We are familiar with Hadoop Distributed File System operations such as copyFromLocal, copyToLocal, mv, cp, rmr etc.
Here I am explaining the method to do these operations using Java API. Currently I am explaining the programs to do copyFromLocal and copyToLocal functions only.
Here I used eclipse IDE for programming which is installed in my windows desktop machine.
I have a hadoop cluster. The cluster machines and my destop machine are in the same network.
First create a java project and inside that create a folder named conf. Copy the hadoop configuration files (core-site.xml, mapred-site.xml, hdfs-site.xml) from your hadoop installation to this conf folder.
Create another folder named source which we are using as the input location and put a text file inside that source folder.
One thing you have to remember is that the source and destination locations will be given appropriate permissions. Otherwise read/write will be blocked.

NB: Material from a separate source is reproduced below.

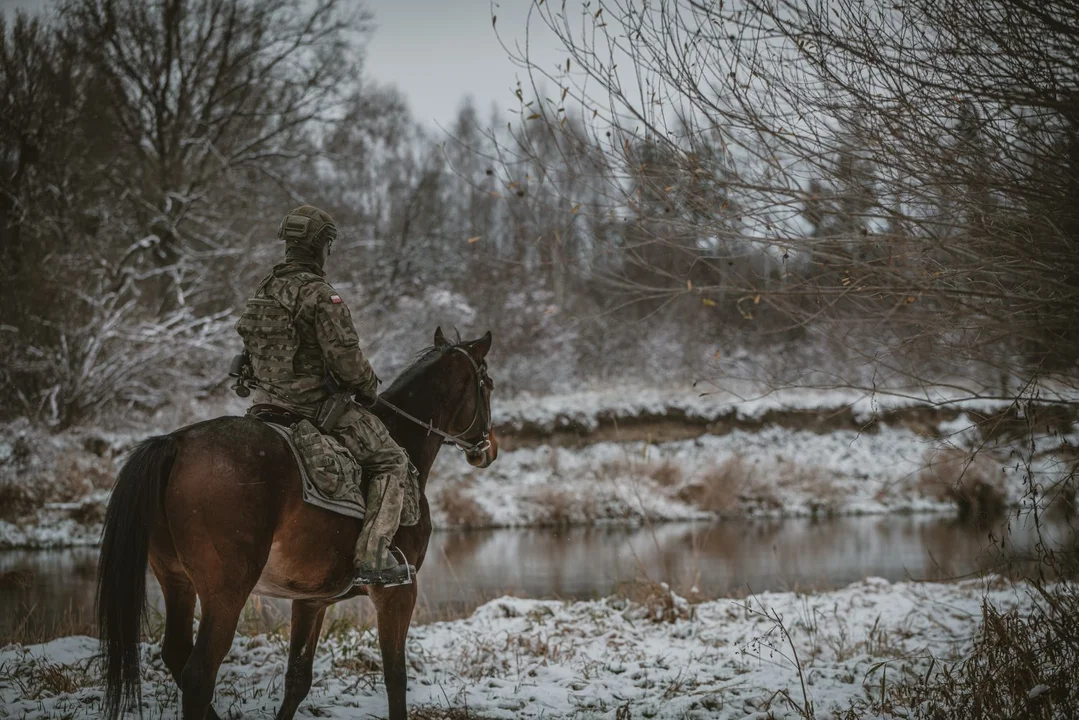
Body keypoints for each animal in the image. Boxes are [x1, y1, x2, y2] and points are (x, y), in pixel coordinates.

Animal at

Copying a File from Local to HDFS
The command is
hadoop fs -copyFromLocal
package com.amal.hadoop;
import java.io.IOException;
import org.apache.hadoop.conf.Configuration;
import org.apache.hadoop.fs.FileSystem;
import org.apache.hadoop.fs.Path;
/**
* @author amalgjose
*
*/
public class CopyFromLocal {
public static void main(String[] args) throws IOException {
Configuration conf =new Configuration();
conf.addResource(new Path("conf/core-site.xml"));
conf.addResource(new Path("conf/mapred-site.xml"));
conf.addResource(new Path("conf/hdfs=site.xml"));
FileSystem fs = FileSystem.get(conf);
Path sourcePath = new Path("source");
Path destPath = new Path("/user/training");
if(!(fs.exists(destPath)))
{
System.out.println("No Such destination exists :"+destPath);
return;
}
fs.copyFromLocalFile(sourcePath, destPath);
}
}
Copying a File from HDFS to Local
The command is
hadoop fs -copyToLocal
package com.amal.hadoop;
import java.io.IOException;
import org.apache.hadoop.conf.Configuration;
import org.apache.hadoop.fs.FileSystem;
import org.apache.hadoop.fs.Path;
/**
* @author amalgjose
*
*/
public class CopyToLocal {
public static void main(String[] args) throws IOException {
Configuration conf =new Configuration();
conf.addResource(new Path("conf/core-site.xml"));
conf.addResource(new Path("conf/mapred-site.xml"));
conf.addResource(new Path("conf/hdfs=site.xml"));
FileSystem fs = FileSystem.get(conf);
Path sourcePath = new Path("/user/training");
Path destPath = new Path("destination");
if(!(fs.exists(sourcePath)))
{
System.out.println("No Such Source exists :"+sourcePath);
return;
}
fs.copyToLocalFile(sourcePath, destPath);
}
}
How to copy a file from One HDFS directory to another HDFS directory on same cluster in a distributed manner using java/scala client?
It is easy. Just call the distcp class and provide the required arguments..You can either make a shell call or you can just copy the logic from the Hadoop source code.